Леон сделал глубокий вдох и совсем слабо, еле заметно, кивнул головой.
– Хлебные крошки, – произнес он через минуту.
В голове у него всплыли смутные воспоминания о том, как они с его учительницей иврита, миссис Рокич, ходили к реке на Рош-Хашана[9] – сколько ему тогда было? Восемь? Девять? – с набитым хлебными крошками пакетиком в кулаке.
– Что?
– Хлебные крошки. Кидаешь их в реку, и все твои грехи магическим образом пресуществляются в крошки?
– Да, все верно, – сказала Луиза и потерла глаза ладонями.
– Но почему ты совершаешь, – он запнулся, подыскивая ивритское слово, – ташлих?

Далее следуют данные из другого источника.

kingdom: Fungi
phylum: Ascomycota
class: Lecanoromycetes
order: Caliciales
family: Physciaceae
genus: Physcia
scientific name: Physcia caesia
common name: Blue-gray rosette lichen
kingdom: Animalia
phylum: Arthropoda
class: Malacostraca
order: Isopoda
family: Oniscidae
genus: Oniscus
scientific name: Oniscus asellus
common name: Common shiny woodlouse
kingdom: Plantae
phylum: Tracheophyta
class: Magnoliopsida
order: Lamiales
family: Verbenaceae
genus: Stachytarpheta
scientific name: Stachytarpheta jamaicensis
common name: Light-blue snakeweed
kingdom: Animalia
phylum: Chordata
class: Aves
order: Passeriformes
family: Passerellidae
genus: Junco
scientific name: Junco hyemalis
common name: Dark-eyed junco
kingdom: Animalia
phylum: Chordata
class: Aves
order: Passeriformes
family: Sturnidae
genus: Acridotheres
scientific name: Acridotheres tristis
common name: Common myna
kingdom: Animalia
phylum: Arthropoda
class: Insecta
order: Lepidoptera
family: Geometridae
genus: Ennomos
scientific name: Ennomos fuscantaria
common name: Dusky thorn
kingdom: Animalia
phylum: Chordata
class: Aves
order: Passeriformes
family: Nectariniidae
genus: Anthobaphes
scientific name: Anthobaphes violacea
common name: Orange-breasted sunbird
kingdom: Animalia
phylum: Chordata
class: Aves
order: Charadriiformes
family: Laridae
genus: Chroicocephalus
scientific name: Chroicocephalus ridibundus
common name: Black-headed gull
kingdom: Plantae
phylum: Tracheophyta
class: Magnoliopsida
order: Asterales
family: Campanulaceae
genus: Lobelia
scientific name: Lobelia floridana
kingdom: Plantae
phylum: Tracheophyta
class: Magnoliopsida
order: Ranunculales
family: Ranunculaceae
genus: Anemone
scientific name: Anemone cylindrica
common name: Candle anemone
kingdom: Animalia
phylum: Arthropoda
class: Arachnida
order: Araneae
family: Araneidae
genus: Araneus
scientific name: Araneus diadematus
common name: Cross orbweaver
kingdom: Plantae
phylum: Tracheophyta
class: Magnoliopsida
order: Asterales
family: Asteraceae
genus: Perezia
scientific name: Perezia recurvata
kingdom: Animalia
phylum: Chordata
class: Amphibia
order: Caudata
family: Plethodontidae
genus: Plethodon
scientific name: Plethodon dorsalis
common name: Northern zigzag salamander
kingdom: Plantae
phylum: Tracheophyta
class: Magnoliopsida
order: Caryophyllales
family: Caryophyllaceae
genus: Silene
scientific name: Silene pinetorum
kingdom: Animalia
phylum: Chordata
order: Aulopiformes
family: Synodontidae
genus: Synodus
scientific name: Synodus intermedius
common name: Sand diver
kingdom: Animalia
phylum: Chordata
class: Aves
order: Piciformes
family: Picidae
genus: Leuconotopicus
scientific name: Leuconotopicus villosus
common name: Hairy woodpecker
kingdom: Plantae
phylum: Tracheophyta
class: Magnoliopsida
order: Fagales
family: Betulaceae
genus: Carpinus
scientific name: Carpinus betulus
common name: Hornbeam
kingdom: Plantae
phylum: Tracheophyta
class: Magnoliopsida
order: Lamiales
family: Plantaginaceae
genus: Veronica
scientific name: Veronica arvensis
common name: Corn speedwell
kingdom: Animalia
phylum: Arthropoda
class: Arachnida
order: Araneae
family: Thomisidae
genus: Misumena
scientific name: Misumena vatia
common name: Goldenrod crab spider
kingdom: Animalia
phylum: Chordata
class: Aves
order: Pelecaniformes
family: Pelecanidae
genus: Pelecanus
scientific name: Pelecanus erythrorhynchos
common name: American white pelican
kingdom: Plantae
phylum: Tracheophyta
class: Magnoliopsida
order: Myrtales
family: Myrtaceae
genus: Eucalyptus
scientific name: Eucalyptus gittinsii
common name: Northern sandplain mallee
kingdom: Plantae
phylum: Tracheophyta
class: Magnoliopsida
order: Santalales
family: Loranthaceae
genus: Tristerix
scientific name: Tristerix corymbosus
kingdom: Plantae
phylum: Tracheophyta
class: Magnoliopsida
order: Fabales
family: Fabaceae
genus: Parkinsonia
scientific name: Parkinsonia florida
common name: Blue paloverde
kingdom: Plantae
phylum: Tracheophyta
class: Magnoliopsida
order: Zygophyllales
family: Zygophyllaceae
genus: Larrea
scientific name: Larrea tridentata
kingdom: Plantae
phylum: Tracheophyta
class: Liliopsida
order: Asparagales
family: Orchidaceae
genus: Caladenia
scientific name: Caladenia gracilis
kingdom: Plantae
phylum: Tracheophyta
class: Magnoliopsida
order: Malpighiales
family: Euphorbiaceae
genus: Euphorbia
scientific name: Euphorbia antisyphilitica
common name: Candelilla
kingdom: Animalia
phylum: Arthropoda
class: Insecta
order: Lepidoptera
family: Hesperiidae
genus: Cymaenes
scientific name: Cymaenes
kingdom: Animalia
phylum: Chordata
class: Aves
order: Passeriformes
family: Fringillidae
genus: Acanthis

Луиза с раздражением выдохнула.
– Потому что я хочу, чтобы этот год закончился. Я хочу начать все с чистого листа. Я все уже перепробовала. – Она махнула в сторону гостиной со странными атрибутами несработавших ритуалов. – И я подумала, зачем изобретать колесо, когда существует тысячелетняя мизогиническая религия, которая уже придумала все за меня. Устраивает тебя такое объяснение?
– Устраивает, – кивнул он.
Она положила руки на бедра.
– Ну и как ты оцениваешь мою попытку перейти от враждебности к уязвимости?
– На четверочку. Неплохо, но еще есть к чему стремиться.
– Да пошел ты, Леон.
– А теперь, пожалуй, снижу до тройки.
Они ухмыльнулись друг другу.
– Завтра в десять?
– Завтра в десять, – кивнул он.
Стоял один из тех изумительных осенних дней в Нью-Йорке, когда большая часть листьев еще оставалась на деревьях, а те, что уже лежали на тротуаре, были еще не слишком изгажены собачьим дерьмом.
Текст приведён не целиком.